*** Opening Available records ***
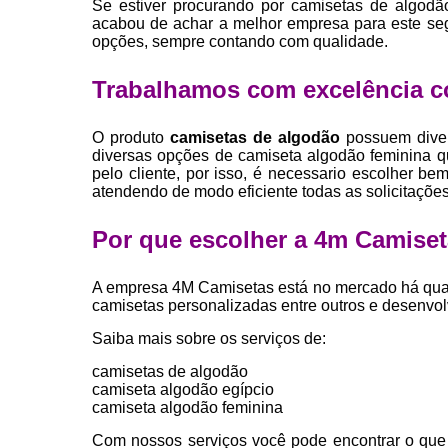
Se estiver procurando por camisetas de algodã
acabou de achar a melhor empresa para este se
opções, sempre contando com qualidade.
Trabalhamos com excelência c
O produto
camisetas de algodão
possuem diver
diversas opções de camiseta algodão feminina 
pelo cliente, por isso, é necessario escolher 
atendendo de modo eficiente todas as solicitações 
Por que escolher a 4m Camise
A empresa 4M Camisetas está no mercado há quas
camisetas personalizadas entre outros e desenvo
Saiba mais sobre os serviços de:
camisetas de algodão
camiseta algodão egípcio
camiseta algodão feminina
Com nossos serviços você pode encontrar o que 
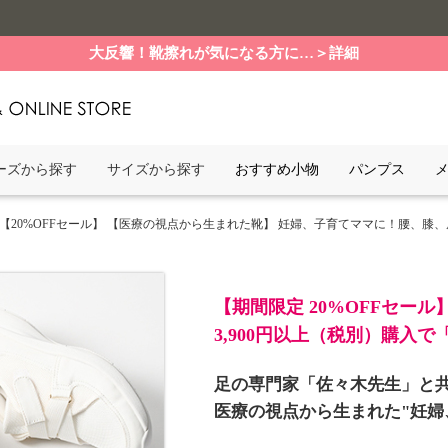
大反響！靴擦れが気になる方に…＞詳細
ーズから探す
サイズから探す
おすすめ小物
パンプス
 【20%OFFセール】 【医療の視点から生まれた靴】 妊婦、子育てママに！腰、膝
【期間限定 20%OFFセール
3,900円以上（税別）購入
足の専門家「佐々木先生」と
医療の視点から生まれた"妊婦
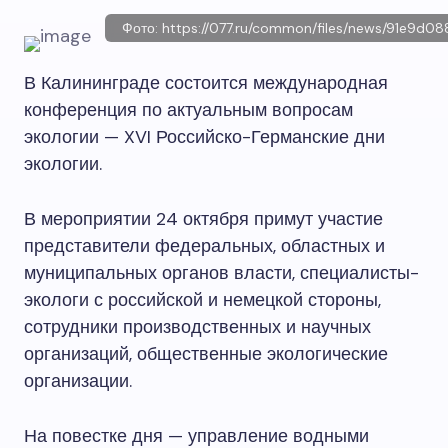
Фото: https://077.ru/common/files/news/91e9d
В Калининграде состоится международная
конференция по актуальным вопросам
экологии — XVI Российско-Германские дни
экологии.
В мероприятии 24 октября примут участие
представители федеральных, областных и
муниципальных органов власти, специалисты-
экологи с российской и немецкой стороны,
сотрудники производственных и научных
организаций, общественные экологические
организации.
На повестке дня — управление водными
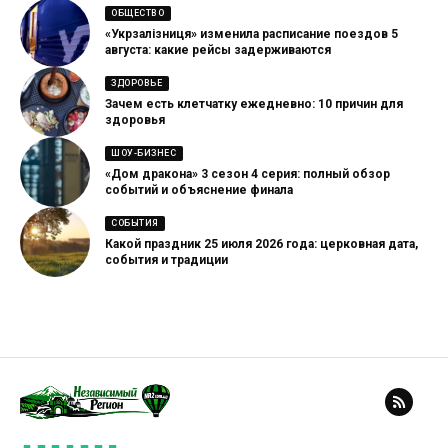
ОБЩЕСТВО
«Укрзалізниця» изменила расписание поездов 5
августа: какие рейсы задерживаются
ЗДОРОВЬЕ
Зачем есть клетчатку ежедневно: 10 причин для
здоровья
ШОУ-БИЗНЕС
«Дом дракона» 3 сезон 4 серия: полный обзор
событий и объяснение финала
СОБЫТИЯ
Какой праздник 25 июля 2026 года: церковная дата,
события и традиции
*** Closing Available records ***
» **Work item**:
Reproduce the text read from all four records above line for line, without changing anything, and leave out the picture markers.

» **Result of this exercise**:
Se estiver procurando por camisetas de algodã
acabou de achar a melhor empresa para este se
opções, sempre contando com qualidade.
Trabalhamos com excelência c
O produto
camisetas de algodão
possuem diver
diversas opções de camiseta algodão feminina 
pelo cliente, por isso, é necessario escolher 
atendendo de modo eficiente todas as solicitações 
Por que escolher a 4m Camise
A empresa 4M Camisetas está no mercado há quas
camisetas personalizadas entre outros e desenvo
Saiba mais sobre os serviços de:
camisetas de algodão
camiseta algodão egípcio
camiseta algodão feminina
Com nossos serviços você pode encontrar o que 
大反響！靴擦れが気になる方に…＞詳細
ーズから探す
サイズから探す
おすすめ小物
パンプス
 【20%OFFセール】 【医療の視点から生まれた靴】 妊婦、子育てママに！腰、膝
【期間限定 20%OFFセール
3,900円以上（税別）購入
足の専門家「佐々木先生」と
医療の視点から生まれた"妊婦
Фото: https://077.ru/common/files/news/91e9d
В Калининграде состоится международная
конференция по актуальным вопросам
экологии — XVI Российско-Германские дни
экологии.
В мероприятии 24 октября примут участие
представители федеральных, областных и
муниципальных органов власти, специалисты-
экологи с российской и немецкой стороны,
сотрудники производственных и научных
организаций, общественные экологические
организации.
На повестке дня — управление водными
ОБЩЕСТВО
«Укрзалізниця» изменила расписание поездов 5
августа: какие рейсы задерживаются
ЗДОРОВЬЕ
Зачем есть клетчатку ежедневно: 10 причин для
здоровья
ШОУ-БИЗНЕС
«Дом дракона» 3 сезон 4 серия: полный обзор
событий и объяснение финала
СОБЫТИЯ
Какой праздник 25 июля 2026 года: церковная дата,
события и традиции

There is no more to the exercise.